If you can’t tell already I’m a little grumpy. Okay, really grumpy. Monumentally grumpy, engaged in the redefinition of grumpy. I haven’t slept in almost seven days because of all the good times we’re having. But you know what? Do you want to guess what happened last night? Leta slept for 10 HOURS IN A ROW. TEN. T-E-N.

10!!!!!!!!!!!!!!

That’s one, two, three, four, five — wait, I need to catch my breath because there are so many numbers to count . . . phew, okay, that’s better, where was I? — six, seven, eight, nine, TEN.

The most Leta has ever slept up until last night was six hours in a row, and that was a side-effect of her two-month immunizations. It only happened once, and since that night the longest she has ever slept in a row is three hours. Taking away her binky has TRIPLED her sleeping capacity. That can’t be a bad thing, right? Oh wait, I forgot. If my baby sleeps that long that means I’m neglecting her. I’ll never learn!

Guess what else happened? No, guess. GUESS!!

She started eating! During the day! In the daytime! When it was day outside! MY BABY EATS, WHO KNEW?

Just because Leta slept ten hours, however, doesn’t mean that I slept any of those hours, any at all whatsoever. I woke up every hour and half hour waiting for the wailing, my heart clinched up in my throat. And then it got later and later, and the wailing never came, and when she finally woke up (10 HOURS LATER! REMEMBER?), my boobs were so full I could have sprayed milk 20 feet into the air.
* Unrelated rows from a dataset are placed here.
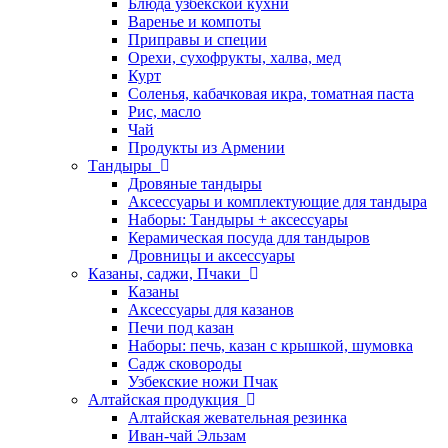
Блюда узбекской кухни
Варенье и компоты
Приправы и специи
Орехи, сухофрукты, халва, мед
Курт
Соленья, кабачковая икра, томатная паста
Рис, масло
Чай
Продукты из Армении
Тандыры
Дровяные тандыры
Аксессуары и комплектующие для тандыра
Наборы: Тандыры + аксессуары
Керамическая посуда для тандыров
Дровницы и аксессуары
Казаны, саджи, Пчаки
Казаны
Аксессуары для казанов
Печи под казан
Наборы: печь, казан с крышкой, шумовка
Садж сковороды
Узбекские ножи Пчак
Алтайская продукция
Алтайская жевательная резинка
Иван-чай Эльзам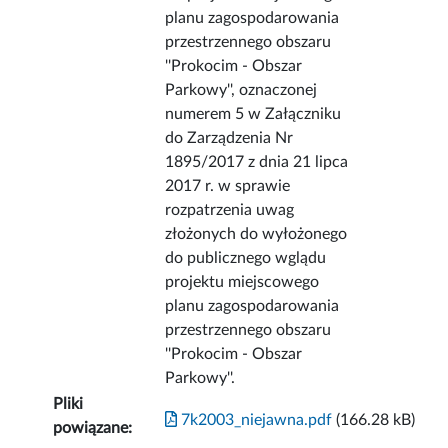
planu zagospodarowania
przestrzennego obszaru
''Prokocim - Obszar
Parkowy'', oznaczonej
numerem 5 w Załączniku
do Zarządzenia Nr
1895/2017 z dnia 21 lipca
2017 r. w sprawie
rozpatrzenia uwag
złożonych do wyłożonego
do publicznego wglądu
projektu miejscowego
planu zagospodarowania
przestrzennego obszaru
''Prokocim - Obszar
Parkowy''.
Pliki
7k2003_niejawna.pdf
(166.28 kB)
powiązane: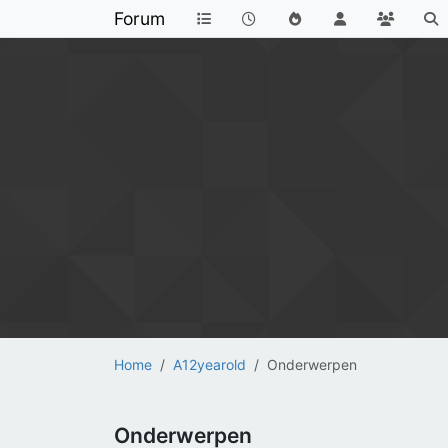
Forum
Home
A12yearold
Onderwerpen
Onderwerpen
I hopped out of bed, two rock hard concrete traffic mounds on my chest and ran to my binky-less Wonderchild, attaching her to my boob before I even had her out of the crib. She could barely keep up with the flow, my boob a gushing fire hydrant that she was trying to stop with her mouth.

And there I go again talking about my boobs. GOD! To the person who sent me an email to tell me that all I talk about anymore are my boobs, and that all this talk about my boobs is alienating my core audience, SORRY CORE AUDIENCE! Would you prefer I talk about my ass? The STORIES I could tell you about my ass.